21 octobre > Essai France

Avocat, Yoram Leker doit passer plus de temps dans les musées à dénicher les pires nanars, puis à écrire, que dans les prétoires. On s’en réjouit, puisque cela lui a inspiré ce Fuyez le guide ! farfelu et jubilatoire, où histoire de l’art et analyse de tableaux "officielle" en prennent pour leur grade. Ce qui ne veut pas dire que cet objet littéraire non identifié soit un acte gratuit. Il est érudit, bien écrit, avec un humour plus british que nature.

Leker a sélectionné dix-sept toiles de maîtres présentées chronologiquement, depuis Le retour du doge Andrea Contarini à Venise après la victoire des Vénitiens sur les Génois à Chioggia, exécuté par Véronèse en 1585-1586, jusqu’à Equation de Catharina Van Eetvelde, 2007. En passant par Velasquez, David, Ingres, Vallotton ou Malevitch, dont le White on white de 1918 lui donne bien du fil à retordre. Pas facile d’être brillant face au "premier monochrome de la peinture contemporaine". Il se montre plus à l’aise avec les artistes du passé, surtout ceux "à sujet", comme David. Le chapitre sur son Erasistrate découvrant la cause de la maladie d’Antiochus, qui lui ouvre les portes de l’Académie de France à Rome en 1774, est sans doute le plus réussi. Leker ne s’interdit rien, faisant parler les personnages, inventant le contenu d’une lettre, voire une sombre histoire d’adultère (La mauvaise nouvelle de Marguerite Gérard), ou même, à propos de Qui a planté ce clou ? Je ne sais pas d’Ilya Iossifovitch Kabakov (1972), une mini-pièce à la Tchekhov.
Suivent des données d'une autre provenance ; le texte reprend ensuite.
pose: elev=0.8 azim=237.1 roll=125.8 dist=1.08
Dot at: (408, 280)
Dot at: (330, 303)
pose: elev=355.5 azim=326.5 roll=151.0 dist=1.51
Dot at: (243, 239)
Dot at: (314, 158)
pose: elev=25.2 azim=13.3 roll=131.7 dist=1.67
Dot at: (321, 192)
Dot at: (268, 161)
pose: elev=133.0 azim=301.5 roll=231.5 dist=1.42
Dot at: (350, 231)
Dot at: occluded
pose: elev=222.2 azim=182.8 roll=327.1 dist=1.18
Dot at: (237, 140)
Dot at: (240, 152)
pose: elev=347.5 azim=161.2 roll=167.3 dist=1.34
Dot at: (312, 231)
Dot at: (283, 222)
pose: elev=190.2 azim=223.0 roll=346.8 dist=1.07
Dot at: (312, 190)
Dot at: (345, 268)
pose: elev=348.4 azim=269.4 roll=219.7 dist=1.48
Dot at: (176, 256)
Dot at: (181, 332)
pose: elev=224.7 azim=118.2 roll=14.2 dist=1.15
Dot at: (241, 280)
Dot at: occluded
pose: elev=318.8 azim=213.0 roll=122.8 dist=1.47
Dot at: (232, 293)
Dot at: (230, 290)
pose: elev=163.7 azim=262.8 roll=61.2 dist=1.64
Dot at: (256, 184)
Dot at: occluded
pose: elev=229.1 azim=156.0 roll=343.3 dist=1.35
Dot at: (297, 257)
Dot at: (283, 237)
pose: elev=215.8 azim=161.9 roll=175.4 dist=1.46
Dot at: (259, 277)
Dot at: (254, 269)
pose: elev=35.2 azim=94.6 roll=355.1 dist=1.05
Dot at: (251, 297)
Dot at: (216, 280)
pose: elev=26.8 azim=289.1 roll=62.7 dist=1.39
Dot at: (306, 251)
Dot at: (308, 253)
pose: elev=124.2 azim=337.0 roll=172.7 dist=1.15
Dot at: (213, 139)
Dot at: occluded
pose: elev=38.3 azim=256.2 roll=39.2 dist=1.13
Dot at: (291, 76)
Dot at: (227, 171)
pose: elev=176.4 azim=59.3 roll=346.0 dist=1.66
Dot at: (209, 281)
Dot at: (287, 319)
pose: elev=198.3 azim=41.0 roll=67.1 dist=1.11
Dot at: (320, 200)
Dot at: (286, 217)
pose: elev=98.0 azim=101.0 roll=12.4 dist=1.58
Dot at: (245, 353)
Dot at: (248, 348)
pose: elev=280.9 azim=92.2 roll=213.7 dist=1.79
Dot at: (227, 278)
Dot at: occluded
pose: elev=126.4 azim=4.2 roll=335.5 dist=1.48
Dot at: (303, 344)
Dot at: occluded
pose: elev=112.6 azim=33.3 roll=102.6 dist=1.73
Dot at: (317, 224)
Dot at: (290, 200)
Il joue sur tous les registres, n’hésitant pas à moderniser les histoires qu’il raconte. Ainsi, la sanglante rivalité amoureuse des frères Malatesta, mis en scène par Josef Anton Koch en 1806, revêt des allures de sitcom, tandis que l’entretien d’embauche de La lettre de recommandation de David Wilkie (1813) peut se lire comme une satire du piston.

Il y a, chez Yoram Leker, héritier putatif de Pierre Desproges, un romancier qui sommeille. Gageons que cet essai va lui donner envie de développer son talent et son atypicité. J.-C. P.